Struggling to compete online with Amazon
While positive, this growth is nothing compared to Amazon’s market share. Amazon holds a stunning advantage in the online market share of office products. According to data gathered on Jumpshot’s Insights tool, Amazon is at 85% of sales in the category compared to all other retailers. Office Depot holds just 4%, third behind Walmart’s 5%.
Transactions are slipping away to Amazon. 20% of all OfficeDepot.com shoppers also end up hopping over to Amazon for their pen, paper, and folders purchases.
In 2017, Amazon drove almost 1.5 million of its 81 million sales this way. Not a huge win for Amazon, but a massive loss for Office Depot, whose yearly transactions totaled 3,365,672.
Essentially this means Office Depot is losing 43% of its online retail sales to Amazon. Unless Office Depot can continue to gain traction the B2B route, they’re going to struggle as more and more people begin product searches on Amazon.
Staying afloat in the Amazon era
Like Sears, Office Depot’s leading products are their own private label offerings. Office Depot labeled products drive more than 28% of all their online retail sales.
Unlike Sears, Office Depot proves to be more adept at shifting its brick-and-mortar retail footprint to straddle physical and digital realms. The past few years have seen the company reposition itself as an office product and service provider.
To this end, Office Depot CEO, Gerry Smith, even claims that “Technology is the office supply of the future.”

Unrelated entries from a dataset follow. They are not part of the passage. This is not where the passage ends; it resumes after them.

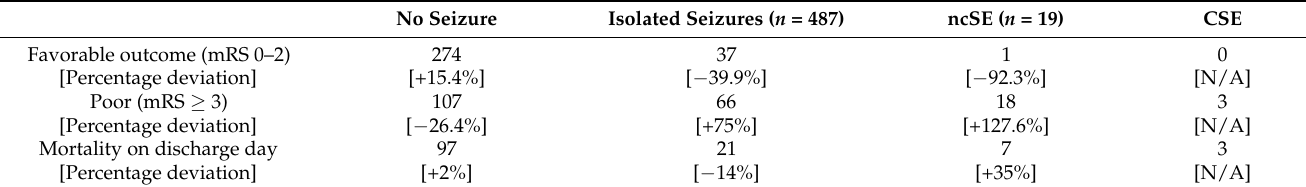
Table 3. Outcome stratified by absence of seizure, isolated seizure, ncSE and CSE.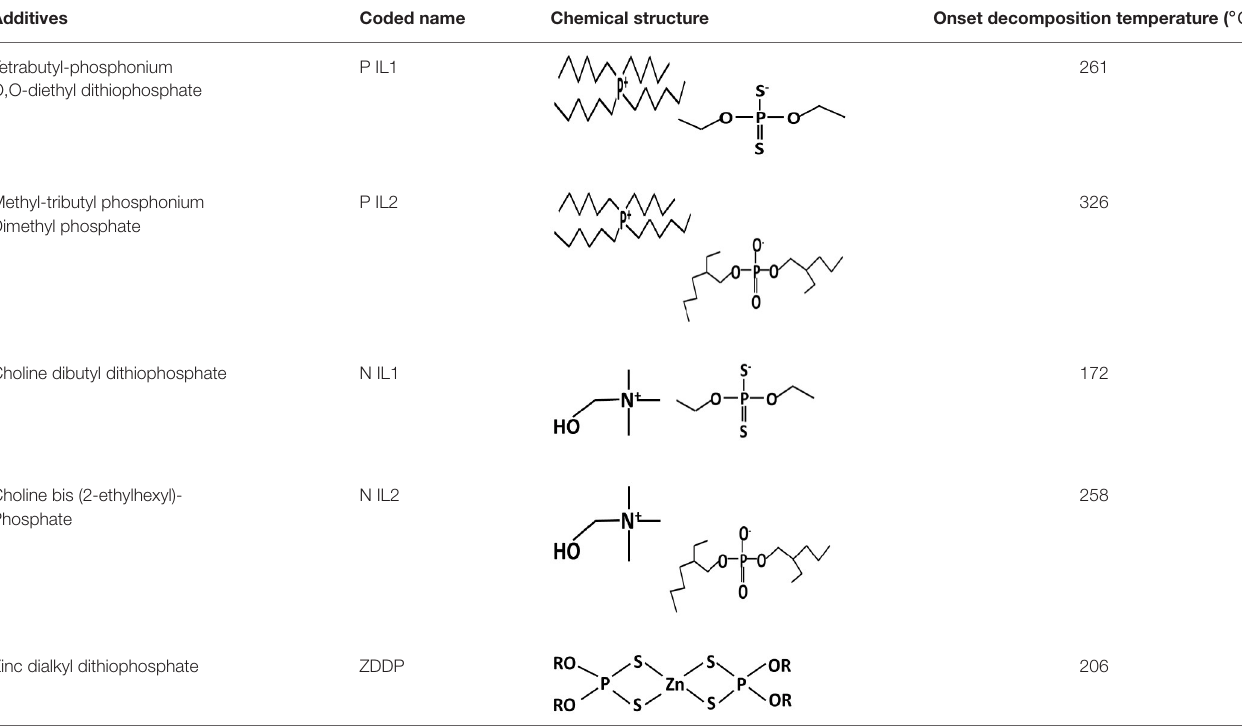
TABLE 1 | Structure of four IL’s and ZDDP and their onset decomposition temperature. Additives Coded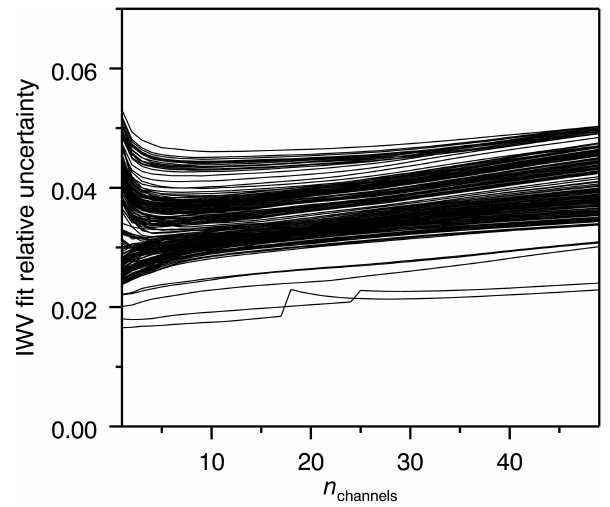
Figure A1. Relative uncertainty of the IWV fit depending on the number of spectral points n channels used in the fit for the spectra included in the FIR continuum data set. Channels are ordered by increasing type ii uncertainty. The number of channels used for the fit is adjusted in order to yield minimum overall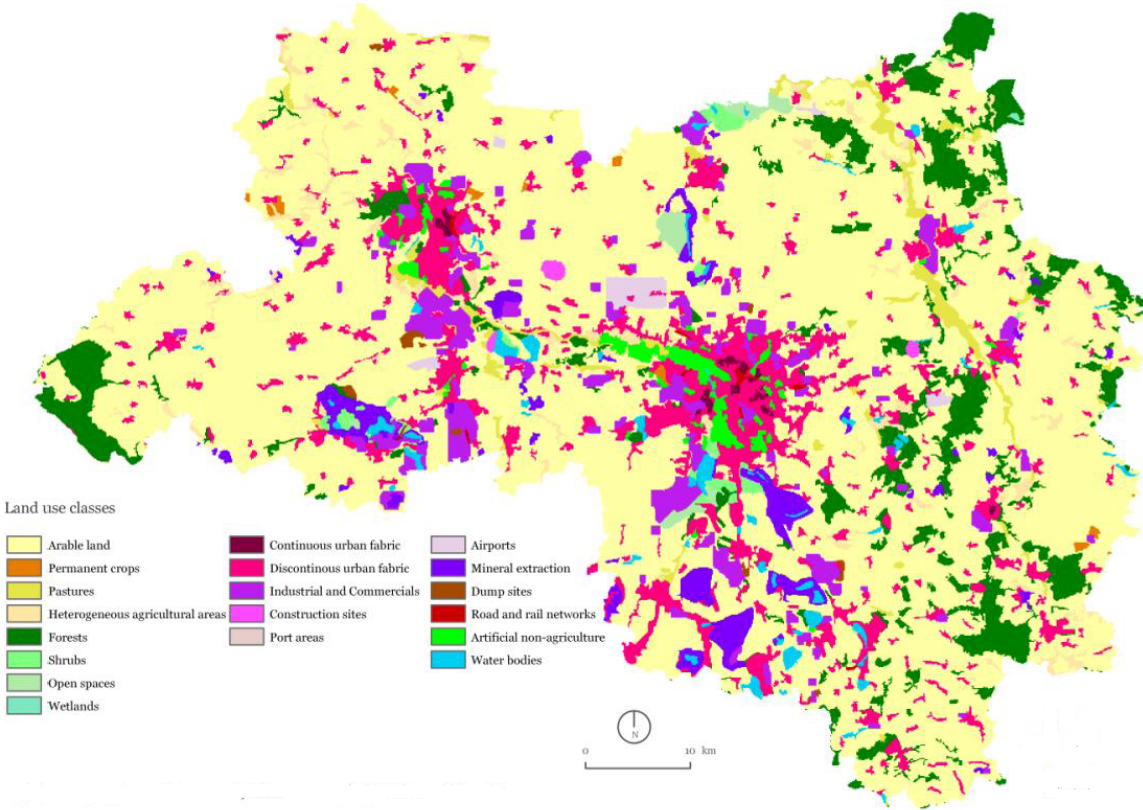
Figure 4. Leipzig 2025: Hyper-Tech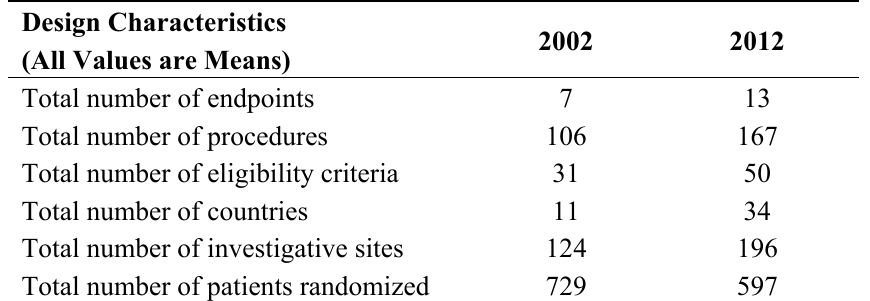
Table 1. Comparing Scientific and Logistical Complexity of a Typical Phase III Protocol Across Two Time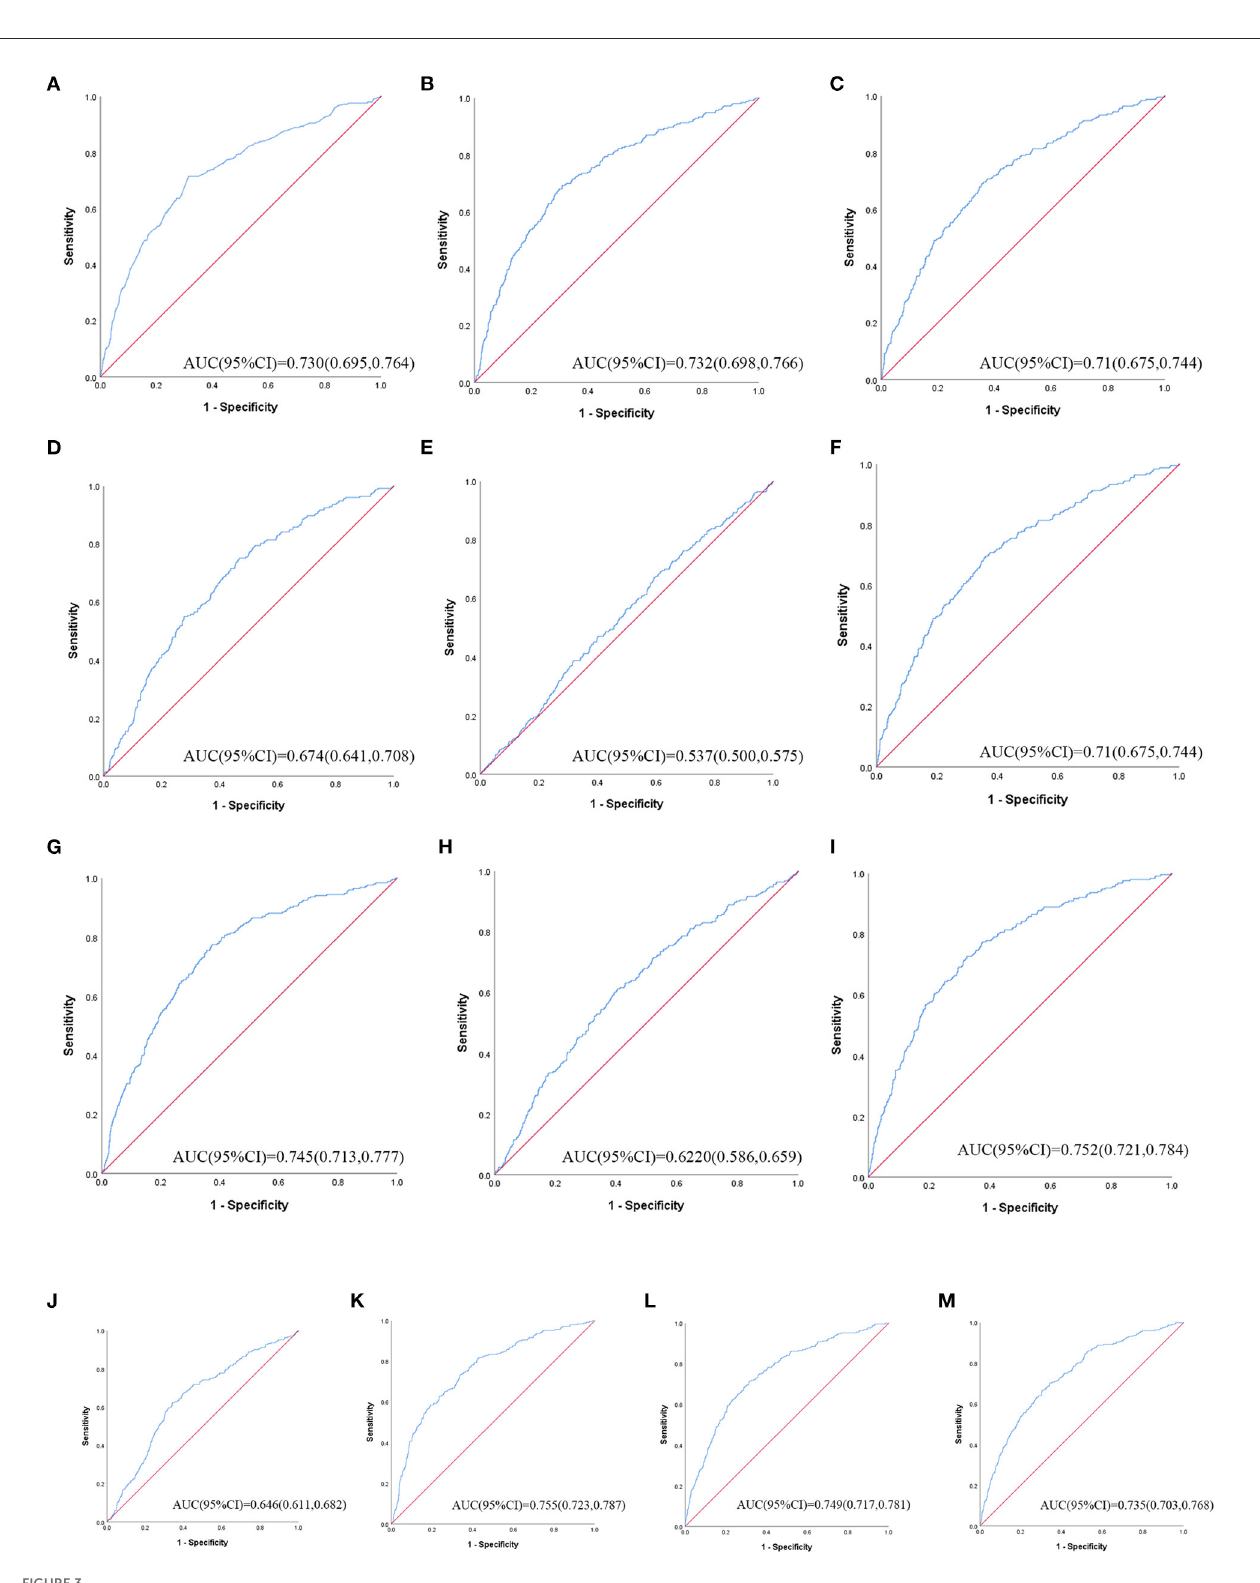
FIGURE3 The ROC curves of each indicator in the prediction of MetS risk in male. (A) = WC, (B) = BMI, (C) = WHtR, (D) = VAI, (E) = ABSI, (F) = BRI, (G) = LAP, (H) = CI, (I) = CVAI, (J) = TyG-index, (K) = TyG-BMI, (L) = TyG-WC, (M) = TyG-WHtR.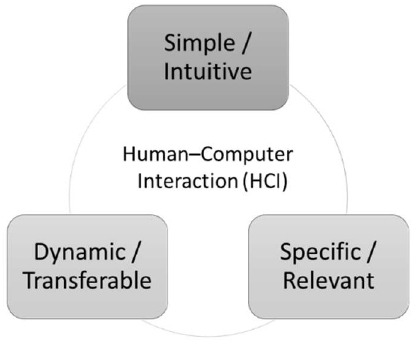
Figure 1. Standard HCI requirements.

Use the resources you have
Office Depot has space in its retail stores and they’ve decided to try to use it. August 2018 was the start of a pilot program for Office Depot’s coworking space idea: Workonomy Hub. Workonomy Hub not only offers daily drop-in rates and monthly private office rentals in an Office Depot location, but also provides services like DIY copying, printing, packing, shipping, and tech support.
Diversify and offer something Amazon doesn’t
Tech support for businesses is where Office Depot is leaning. With its acquisition of CompuCom in 2017, the company has experienced an increase in service revenues. CompuCom provides hardware and software lifecycle services for businesses as well as IT support services. Office Depot is incorporating these valuable services into their business services and technology products platform and it’s paying off.
Office Depot saw service revenues increase and shares were up 13.5% in the second quarter this year.
No, Office Depot’s new business strategies are not going to allow them to beat Amazon at the online office supply game, but it will position them to depend less on online retail sales and tap a growing market for highly-equipped coworking spaces and B2B IT support.